How to reference another equation in math mode?

How do I include a reference inside an equation?

Say I have

#set math.equation(numbering: "1.")
$ 2 + 2 = 4 $ <lemma> 

$ 2 + 2 + 2 =^"Ref here" 4 + 2 $

How do I replace "Ref here" with a reference to the lemma? The @lemma syntax doesn’t appear to work in math mode and when I try ref("lemma") I get error: unknown variable: ref. Same with link.

In Math mode, you can use #[] instead, for example

#set math.equation(numbering: "1.")

$ 2 + 2 = 4 $ <lemma>

$ 2 + 2 + 2 =^(#[@lemma]) 4 + 2 $

Adding to what @Chern already brought up.

The parentheses aren’t mandatory:

$ 2 + 2 + 2 =^#[@lemma] 4 + 2 $

Consider also changing the supplement argument to take up less space:

$ 2 + 2 + 2 =^#ref(supplement: "Eq", <lemma>) 4 + 2 $

Depending on how you’re using Typst, a How to fix this? message should appear which would resolve this issue:

2 Likes

This works, thank you both!

I went with =^#[(#ref(supplement: none, <eq:monotonicity>))] and set math.equation(numbering: "(1)") to get references like “(1).”

I am using the built-in compiler and indeed upon further inspection of the output:

= hint: `ref` is not available directly in math, try adding a hash before it: #ref

Is there any logic to when # should be used? I have always thought of math mode as being similar to the {} environments i.e. # is redundant and wrong.

For functions, symbols, etc. in the math module (see Math – Typst Documentation), you can typically write them directly without the # prefix unless specifically required. For example:

$ lim_x = op("lim", limits: #true)_x $

Here, true requires the # prefix, but lim, op do not.

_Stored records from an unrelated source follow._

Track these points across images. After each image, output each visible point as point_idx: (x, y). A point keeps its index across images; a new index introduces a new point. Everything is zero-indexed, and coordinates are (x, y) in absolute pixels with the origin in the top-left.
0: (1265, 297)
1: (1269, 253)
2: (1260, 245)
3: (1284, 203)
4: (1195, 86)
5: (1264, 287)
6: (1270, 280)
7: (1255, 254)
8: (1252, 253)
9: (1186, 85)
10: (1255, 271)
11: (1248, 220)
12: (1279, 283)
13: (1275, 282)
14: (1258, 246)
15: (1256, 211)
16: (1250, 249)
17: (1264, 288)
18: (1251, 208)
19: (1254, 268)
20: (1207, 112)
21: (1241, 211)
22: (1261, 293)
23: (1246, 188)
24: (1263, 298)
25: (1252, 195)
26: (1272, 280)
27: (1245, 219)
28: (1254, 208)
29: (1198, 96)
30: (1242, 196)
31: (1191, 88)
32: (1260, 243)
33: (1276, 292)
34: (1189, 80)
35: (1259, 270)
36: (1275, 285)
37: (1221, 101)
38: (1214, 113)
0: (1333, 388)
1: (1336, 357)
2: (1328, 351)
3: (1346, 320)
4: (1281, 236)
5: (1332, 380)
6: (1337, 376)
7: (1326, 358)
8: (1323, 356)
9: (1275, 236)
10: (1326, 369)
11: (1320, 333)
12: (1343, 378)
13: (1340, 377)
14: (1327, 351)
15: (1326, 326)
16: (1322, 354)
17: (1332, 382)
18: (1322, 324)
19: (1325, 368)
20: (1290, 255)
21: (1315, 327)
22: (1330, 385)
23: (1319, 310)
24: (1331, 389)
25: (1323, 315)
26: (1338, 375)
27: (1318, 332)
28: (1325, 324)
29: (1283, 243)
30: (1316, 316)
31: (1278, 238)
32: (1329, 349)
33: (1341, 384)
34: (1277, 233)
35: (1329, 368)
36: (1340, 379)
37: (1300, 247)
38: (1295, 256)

If you don’t need a supplement , you can write it more concisely as @some-label[] (but in math mode, use #[@some-label[]] instead); To change the supplement for all equations, you can use like:

#set math.equation(numbering: "(1)", supplement: "Eq")

Edit:

If you use

#set math.equation(numbering: "(1)")

then @some-label[] will only output the equation number (e.g., “1”) without the parentheses. You can use the following intead

#set math.equation(
  numbering: (..nums) => (numbering("(1)", ..nums))
)

If you want the equation.number to depend on other counters, such as heading, you can write code similar to the following:

#set math.equation(numbering: (..nums) => {
  let counter = counter(heading).at(here())
  numbering("(1.1)", counter.at(0), ..nums)
})
3 Likes

Don’t forget to add summary to the details tag, or use a native details block with summary string.